Neste mesmo sentido se entende o estudo da teologia na Igreja, como lemos na Encíclica de João Paulo II “A fé e a razão”: “O objectivo fundamental da teologia é apresentar a compreensão da Revelação e o conteúdo da fé” (93). Do mesmo modo o estudo da filosofia insere-se no trabalho de busca incessante do conhecimento dos mistérios do homem e de Deus à luz da razão. A própria “reflexão filosófica (diz a referida Encíclica) pode contribuir em muito para esclarecer a relação entre verdade e vida, entre acontecimento e verdade doutrinal e sobretudo a relação entre verdade transcendente e linguagem humana inteligível.” (A Fé e a Razão, 99). Por sua vez, a relação entre a teologia e a filosofia “pode traduzir-se numa verdadeira fecundidade para a comunicação da fé e para a compreensão mais profunda da mesma” (A Fé e a Razão, 99).

Os estudos filosófico-teológicos, razão de ser do Instituto Superior de Estudos Teológicos de Coimbra, que envolvem a dedicação de docentes e alunos, constituem uma das mais nobres vocações na Igreja. Além de estarem ao serviço da formação dos candidatos ao ministério sacerdotal, oferecem um contributo indispensável para chegarmos ao conhecimento do Deus que se nos revelou e para que O possamos dar a conhecer numa linguagem inteligível aos homens do nosso tempo.

Na missão de evangelizar o mundo de hoje a Igreja não pode usar uma linguagem hermética, mas precisa de exprimir-se de modo adequado à cultura atual. Isso não será possível sem um estudo e uma reflexão aturados, numa confluência salutar entre a fé e a razão. O Povo de Deus tem o direito de esperar de nós, que ensinamos e estudamos as ciências sagradas, dedicação e fidelidade ao dom que recebemos, pois da seriedade com que o fizermos depende muito do que será a evangelização do mundo ao qual somos enviados.
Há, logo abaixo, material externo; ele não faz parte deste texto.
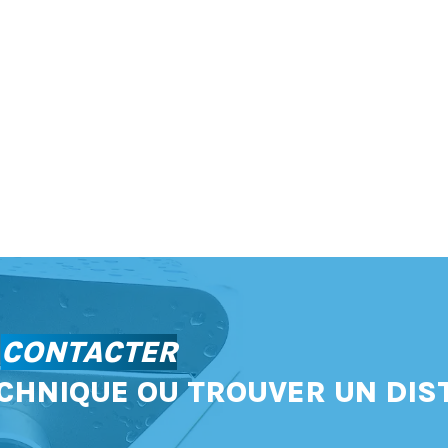
S
CONTACTER
CHNIQUE OU TROUVER UN DIS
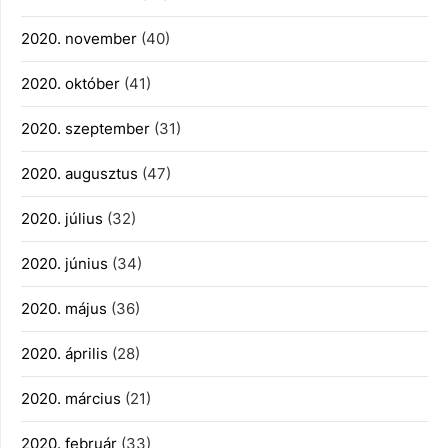
2020. november
(40)
2020. október
(41)
2020. szeptember
(31)
2020. augusztus
(47)
2020. július
(32)
2020. június
(34)
2020. május
(36)
2020. április
(28)
2020. március
(21)
2020. február
(33)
Ao falar de nova evangelização, a Igreja insiste no novo ardor com que é necessário proclamar a boa nova, mas insiste também na importância dos meios e métodos utilizados. Uma das questões mais importantes tem a ver com a inteligibilidade da fé num mundo cuja linguagem cultural continua a evoluir. Não basta anunciar o Evangelho, é necessário fazê-lo com a linguagem da fé e da vida que seja compreensível. E isso não acontece sem uma fé sólida, bem alicerçada na Palavra de Deus, reflectida e estudada com rigor e dedicação, numa abertura constante ao Espírito Santo.

Von Balthasar, interpretando o sentir da Igreja acerca do modo como há-de estudar-se a teologia, usou a grande expressão: uma ‘teologia de joelhos’. E o Papa Bento XVI acrescentou à frase do grande teólogo: onde se estuda a teologia de joelhos não faltará fecundidade para a Igreja.

“Do coração daquele que acredita em Mim correrão rios de água viva para a vida eterna”, dizia o Senhor no Evangelho. Que o estudo da Teologia, permeado pela presença do Espírito Santo, esteja ao serviço do amadurecimento da fé de todos nós; entremos nesse grande caudal de águas vivas, que é a revelação e a tradição cristãs; deixemos que seja o Espírito a conduzir-nos e a nossa vida constituirá um serviço à fecundidade da Igreja.

A Nossa Senhora, Templo do Espírito Santo, pedimos nos leve aos rios de água viva, a Jesus Cristo, verdadeira Sabedoria de Deus, que salva o mundo.